» **ACTION ITEM**:
Nothing but the pictures should be dropped when the records are transcribed word for word.
** DATA FOR PROCESSING follows **
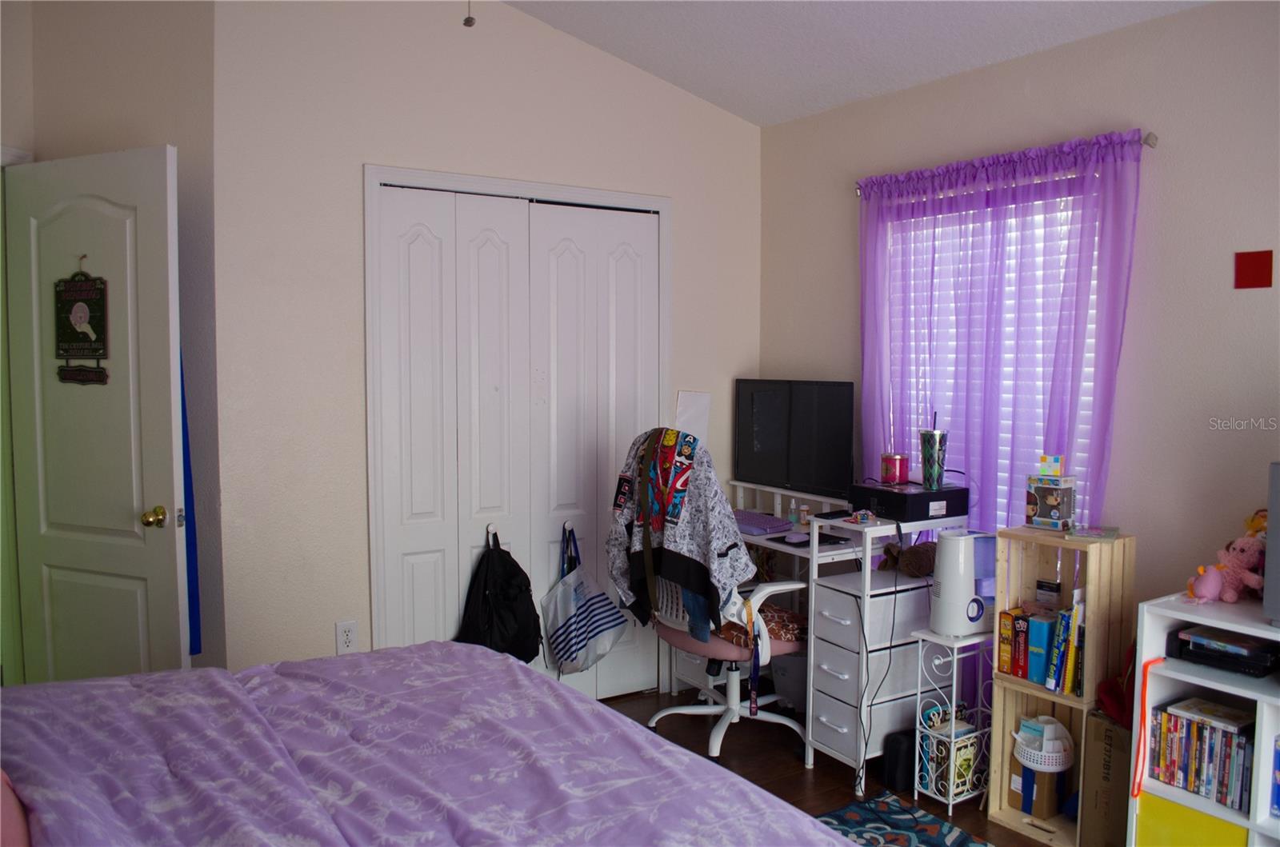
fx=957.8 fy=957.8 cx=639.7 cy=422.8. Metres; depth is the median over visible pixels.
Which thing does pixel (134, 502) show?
door
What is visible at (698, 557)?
jacket
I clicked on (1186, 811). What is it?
yellow box
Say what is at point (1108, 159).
purple curtain
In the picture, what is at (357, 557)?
closet wall
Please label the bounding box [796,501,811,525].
small bottle
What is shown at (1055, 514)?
box
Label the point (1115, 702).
red bag
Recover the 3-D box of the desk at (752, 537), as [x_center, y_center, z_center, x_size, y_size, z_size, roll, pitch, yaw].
[0.615,0.760,3.818,0.589,0.885,1.139,-2,5,-33]
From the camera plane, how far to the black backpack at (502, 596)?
3.65 m
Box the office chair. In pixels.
[632,435,808,759]
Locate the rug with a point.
(850, 814)
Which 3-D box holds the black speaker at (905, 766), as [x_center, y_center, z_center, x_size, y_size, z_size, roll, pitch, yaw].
[0.928,1.150,3.296,0.216,0.177,0.081,-2,5,-33]
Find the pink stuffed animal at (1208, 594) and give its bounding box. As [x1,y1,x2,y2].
[1185,530,1267,602]
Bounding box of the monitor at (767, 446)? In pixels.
[732,378,858,500]
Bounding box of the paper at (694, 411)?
[674,390,711,444]
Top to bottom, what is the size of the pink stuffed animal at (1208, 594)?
0.179 m
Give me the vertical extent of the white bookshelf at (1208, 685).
0.801 m
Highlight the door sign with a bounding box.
[52,257,110,386]
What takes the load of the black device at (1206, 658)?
in the white bookshelf at (1208, 685)
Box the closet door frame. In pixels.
[365,164,673,678]
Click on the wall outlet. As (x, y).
(344, 636)
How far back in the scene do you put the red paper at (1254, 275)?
2.70 m
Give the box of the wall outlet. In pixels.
[335,619,358,653]
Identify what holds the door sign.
hanging from the door at (134, 502)
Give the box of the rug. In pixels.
[816,791,992,846]
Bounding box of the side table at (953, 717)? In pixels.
[908,622,993,810]
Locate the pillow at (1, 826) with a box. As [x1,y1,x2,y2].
[0,769,31,846]
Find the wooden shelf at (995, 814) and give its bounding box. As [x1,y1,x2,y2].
[984,528,1135,846]
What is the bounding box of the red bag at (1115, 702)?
[1095,637,1137,727]
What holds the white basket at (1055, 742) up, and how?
on the cardboard box
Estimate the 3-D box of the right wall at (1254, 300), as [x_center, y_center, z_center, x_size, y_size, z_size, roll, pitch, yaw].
[1.843,0.031,2.693,0.134,2.501,4.515,-2,5,-33]
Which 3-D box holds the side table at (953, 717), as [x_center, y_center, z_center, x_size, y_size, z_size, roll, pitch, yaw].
[1.062,0.970,3.187,0.284,0.553,0.186,-2,5,-33]
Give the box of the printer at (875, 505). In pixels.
[848,481,970,522]
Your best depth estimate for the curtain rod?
2.96 m
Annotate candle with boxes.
[880,452,910,484]
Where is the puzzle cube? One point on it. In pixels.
(1046, 473)
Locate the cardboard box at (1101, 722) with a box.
[1080,706,1131,846]
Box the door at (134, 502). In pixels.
[1,144,190,682]
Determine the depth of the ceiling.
3.46 m
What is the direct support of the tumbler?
on the printer at (875, 505)
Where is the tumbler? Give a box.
[920,412,947,489]
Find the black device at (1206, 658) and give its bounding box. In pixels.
[1168,624,1279,677]
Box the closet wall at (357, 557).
[210,0,761,689]
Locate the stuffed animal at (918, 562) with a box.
[879,540,936,576]
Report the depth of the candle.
3.49 m
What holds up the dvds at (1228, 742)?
in the white bookshelf at (1208, 685)
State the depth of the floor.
3.46 m
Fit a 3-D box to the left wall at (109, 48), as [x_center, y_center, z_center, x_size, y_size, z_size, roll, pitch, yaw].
[-1.948,-0.231,3.276,0.772,2.975,0.425,-2,5,-33]
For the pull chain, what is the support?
hanging from the ceiling
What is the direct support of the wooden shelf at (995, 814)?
on the floor
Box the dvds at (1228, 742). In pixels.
[1147,697,1252,810]
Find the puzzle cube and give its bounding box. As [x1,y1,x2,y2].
[1036,453,1065,477]
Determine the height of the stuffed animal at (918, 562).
0.125 m
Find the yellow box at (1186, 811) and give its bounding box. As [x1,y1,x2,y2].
[1134,792,1247,846]
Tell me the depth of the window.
3.50 m
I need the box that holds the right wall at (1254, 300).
[761,0,1279,642]
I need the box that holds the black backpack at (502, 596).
[456,528,543,663]
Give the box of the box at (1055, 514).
[1025,472,1076,530]
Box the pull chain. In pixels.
[463,0,475,26]
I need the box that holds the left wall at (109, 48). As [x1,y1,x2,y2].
[0,0,225,682]
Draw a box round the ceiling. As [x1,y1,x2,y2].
[494,0,1206,126]
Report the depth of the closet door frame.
3.56 m
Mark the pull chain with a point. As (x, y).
(470, 21)
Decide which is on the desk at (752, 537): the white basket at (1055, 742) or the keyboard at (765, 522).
the keyboard at (765, 522)
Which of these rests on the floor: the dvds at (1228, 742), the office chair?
the office chair
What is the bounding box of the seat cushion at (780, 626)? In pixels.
[718,602,807,648]
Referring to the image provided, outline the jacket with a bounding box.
[606,426,749,639]
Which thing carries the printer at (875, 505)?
on the desk at (752, 537)
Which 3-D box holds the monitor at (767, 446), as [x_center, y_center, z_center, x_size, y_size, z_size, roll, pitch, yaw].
[0.640,0.070,4.048,0.187,0.500,0.721,-2,5,-33]
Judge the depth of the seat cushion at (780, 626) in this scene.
3.52 m
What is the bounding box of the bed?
[0,641,859,846]
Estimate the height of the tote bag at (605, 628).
0.559 m
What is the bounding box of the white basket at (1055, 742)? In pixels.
[1012,715,1075,771]
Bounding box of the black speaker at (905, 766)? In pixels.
[880,728,915,790]
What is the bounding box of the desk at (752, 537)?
[669,476,969,787]
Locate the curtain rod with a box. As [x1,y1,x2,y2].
[856,129,1155,195]
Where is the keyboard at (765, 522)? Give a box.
[733,509,791,534]
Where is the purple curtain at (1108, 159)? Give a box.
[857,125,1146,533]
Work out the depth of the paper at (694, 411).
4.21 m
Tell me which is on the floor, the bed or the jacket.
the bed
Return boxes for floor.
[597,686,1065,846]
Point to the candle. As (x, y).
(895, 460)
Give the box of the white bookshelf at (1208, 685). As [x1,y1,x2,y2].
[1128,592,1279,846]
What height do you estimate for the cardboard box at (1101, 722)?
0.403 m
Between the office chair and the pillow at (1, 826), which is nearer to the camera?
the pillow at (1, 826)
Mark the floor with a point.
(822, 777)
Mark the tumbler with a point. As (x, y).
(930, 455)
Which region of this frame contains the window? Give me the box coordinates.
[881,182,1099,525]
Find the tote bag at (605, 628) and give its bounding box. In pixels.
[544,528,627,676]
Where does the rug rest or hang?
on the floor
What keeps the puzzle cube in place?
on the box at (1055, 514)
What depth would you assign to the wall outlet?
3.42 m
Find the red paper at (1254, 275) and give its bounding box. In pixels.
[1233,249,1274,289]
** End of DATA FOR PROCESSING **
» **EXERCISE ANSWER**:
fx=957.8 fy=957.8 cx=639.7 cy=422.8. Metres; depth is the median over visible pixels.
Which thing does pixel (134, 502) show?
door
What is visible at (698, 557)?
jacket
I clicked on (1186, 811). What is it?
yellow box
Say what is at point (1108, 159).
purple curtain
In the picture, what is at (357, 557)?
closet wall
Please label the bounding box [796,501,811,525].
small bottle
What is shown at (1055, 514)?
box
Label the point (1115, 702).
red bag
Recover the 3-D box of the desk at (752, 537), as [x_center, y_center, z_center, x_size, y_size, z_size, roll, pitch, yaw].
[0.615,0.760,3.818,0.589,0.885,1.139,-2,5,-33]
From the camera plane, how far to the black backpack at (502, 596)?
3.65 m
Box the office chair. In pixels.
[632,435,808,759]
Locate the rug with a point.
(850, 814)
Which 3-D box holds the black speaker at (905, 766), as [x_center, y_center, z_center, x_size, y_size, z_size, roll, pitch, yaw].
[0.928,1.150,3.296,0.216,0.177,0.081,-2,5,-33]
Find the pink stuffed animal at (1208, 594) and give its bounding box. As [x1,y1,x2,y2].
[1185,530,1267,602]
Bounding box of the monitor at (767, 446)? In pixels.
[732,378,858,500]
Bounding box of the paper at (694, 411)?
[674,390,711,444]
Top to bottom, what is the size of the pink stuffed animal at (1208, 594)?
0.179 m
Give me the vertical extent of the white bookshelf at (1208, 685).
0.801 m
Highlight the door sign with a bounding box.
[52,257,110,386]
What takes the load of the black device at (1206, 658)?
in the white bookshelf at (1208, 685)
Box the closet door frame. In pixels.
[365,164,673,678]
Click on the wall outlet. As (x, y).
(344, 636)
How far back in the scene do you put the red paper at (1254, 275)?
2.70 m
Give the box of the wall outlet. In pixels.
[335,619,358,653]
Identify what holds the door sign.
hanging from the door at (134, 502)
Give the box of the rug. In pixels.
[816,791,992,846]
Bounding box of the side table at (953, 717)? In pixels.
[908,622,993,810]
Locate the pillow at (1, 826) with a box. As [x1,y1,x2,y2].
[0,769,31,846]
Find the wooden shelf at (995, 814) and give its bounding box. As [x1,y1,x2,y2].
[984,528,1135,846]
What is the bounding box of the red bag at (1115, 702)?
[1095,637,1137,727]
What holds the white basket at (1055, 742) up, and how?
on the cardboard box
Estimate the 3-D box of the right wall at (1254, 300), as [x_center, y_center, z_center, x_size, y_size, z_size, roll, pitch, yaw].
[1.843,0.031,2.693,0.134,2.501,4.515,-2,5,-33]
Which 3-D box holds the side table at (953, 717), as [x_center, y_center, z_center, x_size, y_size, z_size, roll, pitch, yaw].
[1.062,0.970,3.187,0.284,0.553,0.186,-2,5,-33]
Give the box of the printer at (875, 505). In pixels.
[848,481,970,522]
Your best depth estimate for the curtain rod?
2.96 m
Annotate candle with boxes.
[880,452,910,484]
Where is the puzzle cube? One point on it. In pixels.
(1046, 473)
Locate the cardboard box at (1101, 722) with a box.
[1080,706,1131,846]
Box the door at (134, 502). In pixels.
[1,144,190,682]
Determine the depth of the ceiling.
3.46 m
What is the direct support of the tumbler?
on the printer at (875, 505)
Where is the tumbler? Give a box.
[920,412,947,489]
Find the black device at (1206, 658) and give its bounding box. In pixels.
[1168,624,1279,677]
Box the closet wall at (357, 557).
[210,0,761,689]
Locate the stuffed animal at (918, 562) with a box.
[879,540,936,576]
Report the depth of the candle.
3.49 m
What holds up the dvds at (1228, 742)?
in the white bookshelf at (1208, 685)
State the depth of the floor.
3.46 m
Fit a 3-D box to the left wall at (109, 48), as [x_center, y_center, z_center, x_size, y_size, z_size, roll, pitch, yaw].
[-1.948,-0.231,3.276,0.772,2.975,0.425,-2,5,-33]
For the pull chain, what is the support?
hanging from the ceiling
What is the direct support of the wooden shelf at (995, 814)?
on the floor
Box the dvds at (1228, 742). In pixels.
[1147,697,1252,810]
Find the puzzle cube and give its bounding box. As [x1,y1,x2,y2].
[1036,453,1065,477]
Determine the height of the stuffed animal at (918, 562).
0.125 m
Find the yellow box at (1186, 811) and give its bounding box. As [x1,y1,x2,y2].
[1134,792,1247,846]
Tell me the depth of the window.
3.50 m
I need the box that holds the right wall at (1254, 300).
[761,0,1279,642]
I need the box that holds the black backpack at (502, 596).
[456,528,543,663]
Give the box of the box at (1055, 514).
[1025,472,1076,530]
Box the pull chain. In pixels.
[463,0,475,26]
I need the box that holds the left wall at (109, 48). As [x1,y1,x2,y2].
[0,0,225,682]
Draw a box round the ceiling. As [x1,y1,x2,y2].
[494,0,1206,126]
Report the depth of the closet door frame.
3.56 m
Mark the pull chain with a point. As (x, y).
(470, 21)
Decide which is on the desk at (752, 537): the white basket at (1055, 742) or the keyboard at (765, 522).
the keyboard at (765, 522)
Which of these rests on the floor: the dvds at (1228, 742), the office chair?
the office chair
What is the bounding box of the seat cushion at (780, 626)? In pixels.
[718,602,807,648]
Referring to the image provided, outline the jacket with a bounding box.
[606,426,749,639]
Which thing carries the printer at (875, 505)?
on the desk at (752, 537)
Which 3-D box holds the monitor at (767, 446), as [x_center, y_center, z_center, x_size, y_size, z_size, roll, pitch, yaw].
[0.640,0.070,4.048,0.187,0.500,0.721,-2,5,-33]
Judge the depth of the seat cushion at (780, 626) in this scene.
3.52 m
What is the bounding box of the bed?
[0,641,859,846]
Estimate the height of the tote bag at (605, 628).
0.559 m
What is the bounding box of the white basket at (1055, 742)? In pixels.
[1012,715,1075,771]
Bounding box of the black speaker at (905, 766)? In pixels.
[880,728,915,790]
What is the bounding box of the desk at (752, 537)?
[669,476,969,787]
Locate the curtain rod with a box. As [x1,y1,x2,y2].
[856,129,1155,195]
Where is the keyboard at (765, 522)? Give a box.
[733,509,791,534]
Where is the purple curtain at (1108, 159)? Give a box.
[857,125,1146,533]
Work out the depth of the paper at (694, 411).
4.21 m
Tell me which is on the floor, the bed or the jacket.
the bed
Return boxes for floor.
[597,686,1065,846]
Point to the candle. As (x, y).
(895, 460)
Give the box of the white bookshelf at (1208, 685). As [x1,y1,x2,y2].
[1128,592,1279,846]
What height do you estimate for the cardboard box at (1101, 722)?
0.403 m
Between the office chair and the pillow at (1, 826), which is nearer to the camera?
the pillow at (1, 826)
Mark the floor with a point.
(822, 777)
Mark the tumbler with a point. As (x, y).
(930, 455)
Which region of this frame contains the window? Give me the box coordinates.
[881,182,1099,525]
Find the tote bag at (605, 628) and give its bounding box. In pixels.
[544,528,627,676]
Where does the rug rest or hang?
on the floor
What keeps the puzzle cube in place?
on the box at (1055, 514)
What depth would you assign to the wall outlet?
3.42 m
Find the red paper at (1254, 275) and give its bounding box. In pixels.
[1233,249,1274,289]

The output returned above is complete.